Records excerpted from a collection:

________________________

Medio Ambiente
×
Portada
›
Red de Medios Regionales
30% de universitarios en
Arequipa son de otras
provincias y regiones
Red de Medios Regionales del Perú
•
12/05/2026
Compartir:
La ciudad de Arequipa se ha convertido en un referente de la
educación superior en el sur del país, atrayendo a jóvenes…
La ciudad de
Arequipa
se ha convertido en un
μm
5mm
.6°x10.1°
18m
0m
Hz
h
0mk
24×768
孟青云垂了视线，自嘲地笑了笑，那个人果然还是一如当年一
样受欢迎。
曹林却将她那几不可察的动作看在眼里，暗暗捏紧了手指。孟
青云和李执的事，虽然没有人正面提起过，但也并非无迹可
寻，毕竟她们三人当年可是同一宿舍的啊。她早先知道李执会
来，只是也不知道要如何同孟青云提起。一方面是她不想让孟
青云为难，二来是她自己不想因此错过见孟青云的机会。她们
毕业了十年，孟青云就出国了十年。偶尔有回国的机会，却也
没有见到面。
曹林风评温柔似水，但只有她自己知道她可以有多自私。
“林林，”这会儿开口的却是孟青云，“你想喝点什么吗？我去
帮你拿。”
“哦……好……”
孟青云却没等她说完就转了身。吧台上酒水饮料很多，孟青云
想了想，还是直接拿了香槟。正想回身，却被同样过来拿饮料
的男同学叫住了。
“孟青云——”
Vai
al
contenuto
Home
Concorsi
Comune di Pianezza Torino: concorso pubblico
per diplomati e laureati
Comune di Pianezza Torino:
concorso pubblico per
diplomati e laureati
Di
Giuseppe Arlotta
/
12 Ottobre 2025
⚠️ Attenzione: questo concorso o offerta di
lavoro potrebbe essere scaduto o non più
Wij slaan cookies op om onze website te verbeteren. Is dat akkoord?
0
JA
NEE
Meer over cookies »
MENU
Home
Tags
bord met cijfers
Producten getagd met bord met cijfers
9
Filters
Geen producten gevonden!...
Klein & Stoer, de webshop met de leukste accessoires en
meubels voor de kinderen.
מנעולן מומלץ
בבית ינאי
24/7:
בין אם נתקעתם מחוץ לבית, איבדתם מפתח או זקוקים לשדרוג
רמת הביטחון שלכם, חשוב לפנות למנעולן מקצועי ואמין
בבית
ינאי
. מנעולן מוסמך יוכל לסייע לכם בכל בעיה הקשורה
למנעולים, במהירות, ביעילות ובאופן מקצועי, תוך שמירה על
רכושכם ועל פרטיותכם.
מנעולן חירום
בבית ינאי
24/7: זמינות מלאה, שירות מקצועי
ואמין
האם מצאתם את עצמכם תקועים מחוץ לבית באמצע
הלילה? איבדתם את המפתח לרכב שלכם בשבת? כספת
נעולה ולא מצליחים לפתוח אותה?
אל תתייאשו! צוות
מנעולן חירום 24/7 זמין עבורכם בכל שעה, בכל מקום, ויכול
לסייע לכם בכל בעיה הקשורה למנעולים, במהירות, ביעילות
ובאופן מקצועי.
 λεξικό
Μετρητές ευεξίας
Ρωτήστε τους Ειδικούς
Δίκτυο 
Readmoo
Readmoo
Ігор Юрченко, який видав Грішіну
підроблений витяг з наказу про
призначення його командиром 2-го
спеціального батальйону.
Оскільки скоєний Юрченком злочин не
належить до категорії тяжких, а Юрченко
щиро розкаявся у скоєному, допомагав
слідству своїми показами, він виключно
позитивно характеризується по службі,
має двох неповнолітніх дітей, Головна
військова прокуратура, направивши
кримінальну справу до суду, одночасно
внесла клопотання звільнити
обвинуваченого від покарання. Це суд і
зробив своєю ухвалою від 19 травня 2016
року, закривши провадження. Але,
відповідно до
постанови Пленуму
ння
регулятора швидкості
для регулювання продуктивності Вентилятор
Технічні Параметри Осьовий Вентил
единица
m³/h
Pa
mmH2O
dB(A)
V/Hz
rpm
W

________________________

#### EXERCISE DIRECTIONS:
Give back, exactly as written, the stretch from the line with "Μετρητές ευεξίας" through the line with "регулятора швидкості", and no other lines from the records above.

#### YOUR SOLUTION:
Μετρητές ευεξίας
Ρωτήστε τους Ειδικούς
Δίκτυο 
Readmoo
Readmoo
Ігор Юрченко, який видав Грішіну
підроблений витяг з наказу про
призначення його командиром 2-го
спеціального батальйону.
Оскільки скоєний Юрченком злочин не
належить до категорії тяжких, а Юрченко
щиро розкаявся у скоєному, допомагав
слідству своїми показами, він виключно
позитивно характеризується по службі,
має двох неповнолітніх дітей, Головна
військова прокуратура, направивши
кримінальну справу до суду, одночасно
внесла клопотання звільнити
обвинуваченого від покарання. Це суд і
зробив своєю ухвалою від 19 травня 2016
року, закривши провадження. Але,
відповідно до
постанови Пленуму
ння
регулятора швидкості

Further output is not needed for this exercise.